Age polarization also reinforces racial polarization. Lake says that 88 percent of voters 65 and older are white, while only 56 percent of those 18-29 years old are white."
Note, please, what I am not saying.
I'm not saying that either white or black voters are compelled by racism -- particularly you, dear reader. I'm not arguing, as did John Sununu (way to insult one of our most famous black statesmen) that Colin Powell endorsed Obama because they are both black (another brilliant political analysis from a guy who never knows when to shut the heck up).
Many principled people are going to cast their votes for Romney or Obama for reasons that have nought to do with race.There are many legitimate reasons for whites to vote for Mitt Romney -- or for minorities to vote for Barack Obama that have nothing to do with race.
But I'm not equating an African-American vote for Obama with a Caucasian one for Romney. People's impulses are much more complex.
And, of course, there are many white people who will vote for Obama (women overwhelmingly more than men, but that's another topic). Members of minority groups will vote for the ex-Massachusetts governor.
The title? "Majority harbor prejudice against blacks." Not to mention Latinos. Read it -- it's kinda sad.
We are a deeply divided country -- and that one of the ways in which we divide ourselves is by ethnicity and by race. Until we are able to start speaking about this divide, and its implications honestly, we will grow further and further apart.
I happen to be doing an internship at a school with a fair number of black students. My work is in an office that works with minorities (details blurred to protect the school.) I have been saddened, and, frankly shocked, by the number of students who have come in to tell us that they have been called the "n" word.
Imagine how it feels to wake up and find that word on your door -- to hear it while walking on the path to class, or when someone gets drunk and blurts it out at a party.
Don't imagine, however, that the school where I happen to be working is much different than the rest of the world. Frankly, I doubt that it is.
I'm a little handicapped when it comes to understanding racial bigotry.
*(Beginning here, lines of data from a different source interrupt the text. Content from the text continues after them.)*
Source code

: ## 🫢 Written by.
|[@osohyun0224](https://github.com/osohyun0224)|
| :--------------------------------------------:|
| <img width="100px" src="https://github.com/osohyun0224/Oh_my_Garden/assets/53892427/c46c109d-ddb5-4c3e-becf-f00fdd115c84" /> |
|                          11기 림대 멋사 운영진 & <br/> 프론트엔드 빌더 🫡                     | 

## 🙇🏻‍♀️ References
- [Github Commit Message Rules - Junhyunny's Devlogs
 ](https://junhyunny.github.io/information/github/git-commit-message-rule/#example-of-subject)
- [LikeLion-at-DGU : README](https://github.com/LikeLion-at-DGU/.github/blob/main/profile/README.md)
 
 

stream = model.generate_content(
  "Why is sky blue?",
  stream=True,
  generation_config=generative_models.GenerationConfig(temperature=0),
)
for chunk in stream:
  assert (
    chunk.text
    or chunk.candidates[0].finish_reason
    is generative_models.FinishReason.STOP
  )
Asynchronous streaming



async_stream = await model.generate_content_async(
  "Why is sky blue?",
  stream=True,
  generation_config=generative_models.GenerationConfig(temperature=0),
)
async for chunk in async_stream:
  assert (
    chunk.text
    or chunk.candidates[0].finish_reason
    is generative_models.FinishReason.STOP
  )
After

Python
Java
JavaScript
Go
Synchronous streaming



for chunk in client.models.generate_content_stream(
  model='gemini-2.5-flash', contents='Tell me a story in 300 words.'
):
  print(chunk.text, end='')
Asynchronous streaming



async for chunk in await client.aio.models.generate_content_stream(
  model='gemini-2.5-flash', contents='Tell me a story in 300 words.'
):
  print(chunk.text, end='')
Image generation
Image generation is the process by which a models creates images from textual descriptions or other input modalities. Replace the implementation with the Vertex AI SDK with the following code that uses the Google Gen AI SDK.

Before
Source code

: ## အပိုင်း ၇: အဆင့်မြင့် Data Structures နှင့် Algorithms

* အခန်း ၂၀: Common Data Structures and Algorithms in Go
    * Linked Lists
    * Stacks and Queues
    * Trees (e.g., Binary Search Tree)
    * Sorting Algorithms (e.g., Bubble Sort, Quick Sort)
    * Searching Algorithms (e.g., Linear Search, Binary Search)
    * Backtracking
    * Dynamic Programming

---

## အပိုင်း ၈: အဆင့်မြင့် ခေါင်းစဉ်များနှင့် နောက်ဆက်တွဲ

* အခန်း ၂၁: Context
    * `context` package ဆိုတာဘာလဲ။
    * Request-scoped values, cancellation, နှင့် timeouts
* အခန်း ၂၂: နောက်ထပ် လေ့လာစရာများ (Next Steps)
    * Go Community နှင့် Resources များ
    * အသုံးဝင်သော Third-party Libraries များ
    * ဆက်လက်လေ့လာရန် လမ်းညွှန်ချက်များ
I grew up in New York in a racially mixed neighborhood, with parents who opened their doors to neighbors without regard for color or ethnicity. My grandmother and aunt were crusaders for racial justice in an era when it was quite unfashionable. While I know about bias (I have my own prejudices, mostly revolving around intellect), I've never understood judging someone on the color of their skin.
I do know, that whoever wins this election, we're going to have a lot of healing to do -- and that somehow we need to find a way to speak about bias. Not in a way that makes white people feel guilty (to say that some black folk have a bias against whites, which they do, doesn't make it equivalent). But in a way that moves the ball forward for shared goals -- a society in which, to use Dr. Martin Luther King's idea, we are ALL judged not by the color of our skin, but by the content of our character.
That day can't come fast enough -- and until it does, we are all losers.